SENIOR ADMINISTRATION OFFICIAL TWO: But if you want to play a game of hypothetical, I think the answer to the question is we would hope that the board would always make us smarter and a little bit more prescient about gathering crises where mass civilian casualties are a risk. It would help us be more attuned to where those flashpoints are and it would help us focus a little bit earlier on what leverage we have to address those flashpoints. That’s certainly what the examples that [Senior Administration Official One] led with are good examples of. It’s why we were able to move out ahead of the game on Burundi; it was why we were able to move out in a very big way – very nimbly – in CAR when the sort of match started to get lit there. I think it’s why we were able to respond ably in Burma to the situation in Rakhine State.

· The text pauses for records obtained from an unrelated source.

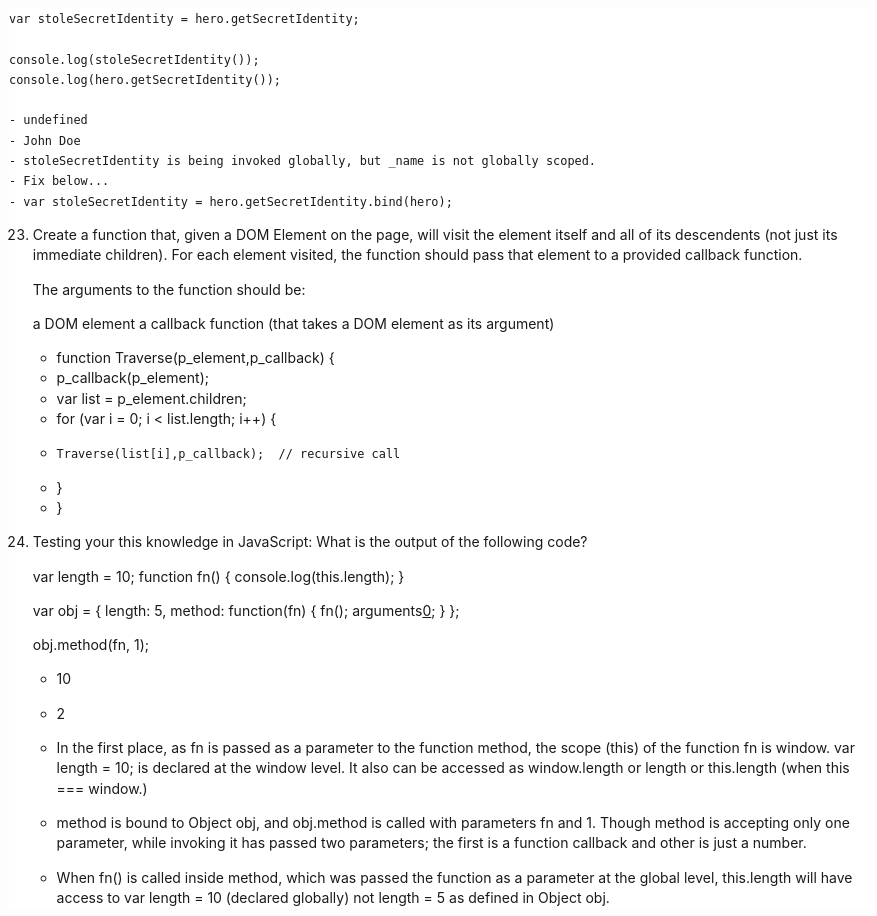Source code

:     var stoleSecretIdentity = hero.getSecretIdentity;

    console.log(stoleSecretIdentity());
    console.log(hero.getSecretIdentity());

    - undefined
    - John Doe
    - stoleSecretIdentity is being invoked globally, but _name is not globally scoped.
    - Fix below...
    - var stoleSecretIdentity = hero.getSecretIdentity.bind(hero);

23. Create a function that, given a DOM Element on the page, will visit the element itself and all of its descendents (not just its immediate children). For each element visited, the function should pass that element to a provided callback function.

    The arguments to the function should be:

    a DOM element
    a callback function (that takes a DOM element as its argument)

    - function Traverse(p_element,p_callback) {
    -   p_callback(p_element);
    -   var list = p_element.children;
    -   for (var i = 0; i < list.length; i++) {
    -     Traverse(list[i],p_callback);  // recursive call
    -   }
    - }

24. Testing your this knowledge in JavaScript: What is the output of the following code?

    var length = 10;
    function fn() {
	  console.log(this.length);
    }

    var obj = {
       length: 5,
       method: function(fn) {
         fn();
         arguments[0]();
       }
    };

    obj.method(fn, 1);

    - 10
    - 2
    - In the first place, as fn is passed as a parameter to the function method, the scope (this) of the function fn is window. var length = 10; is declared at the window level. It also can be accessed as window.length or length or this.length (when this === window.)

    - method is bound to Object obj, and obj.method is called with parameters fn and 1. Though method is accepting only one parameter, while invoking it has passed two parameters; the first is a function callback and other is just a number.

    - When fn() is called inside method, which was passed the function as a parameter at the global level, this.length will have access to var length = 10 (declared globally) not length = 5 as defined in Object obj.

So I think the answer is, without getting into great specifics, again, with regard to every crisis, we hope that this is helping us be a little bit better at looking over the horizon, figuring out where the flashpoints are, and then figuring out what our mitigation strategy ought to be.
SENIOR ADMINISTRATION OFFICIAL ONE: And the fact that we have, for example, a counterterrorism strategy and counterterrorism offices in various parts of the government and an interagency process that’s very focused on counterterrorism doesn’t mean that it’s going to eradicate terrorism in three years. And so I would just ask that or I would suggest that in evaluating the board’s contributions, it has to be seen as other interagency processes, and tool evolutions are seen and not held to a separate standard. Just because it can’t stop everything or do everything at once doesn’t mean that it doesn’t have value, and I think we are convinced that there is real value and that this is something that we can build on to get better attuned not only to acting earlier so that we hopefully don’t have as many full-blown crises, but also galvanizing international partners to do the same to move the entire security debate toward a more preventive model.
MODERATOR: Okay, everyone, we have to wrap up the call right now. I’m sorry we can’t run it any longer, but thank you very much to our speakers and thank you to everyone who chose to join us today. Everyone have a great afternoon. Thanks.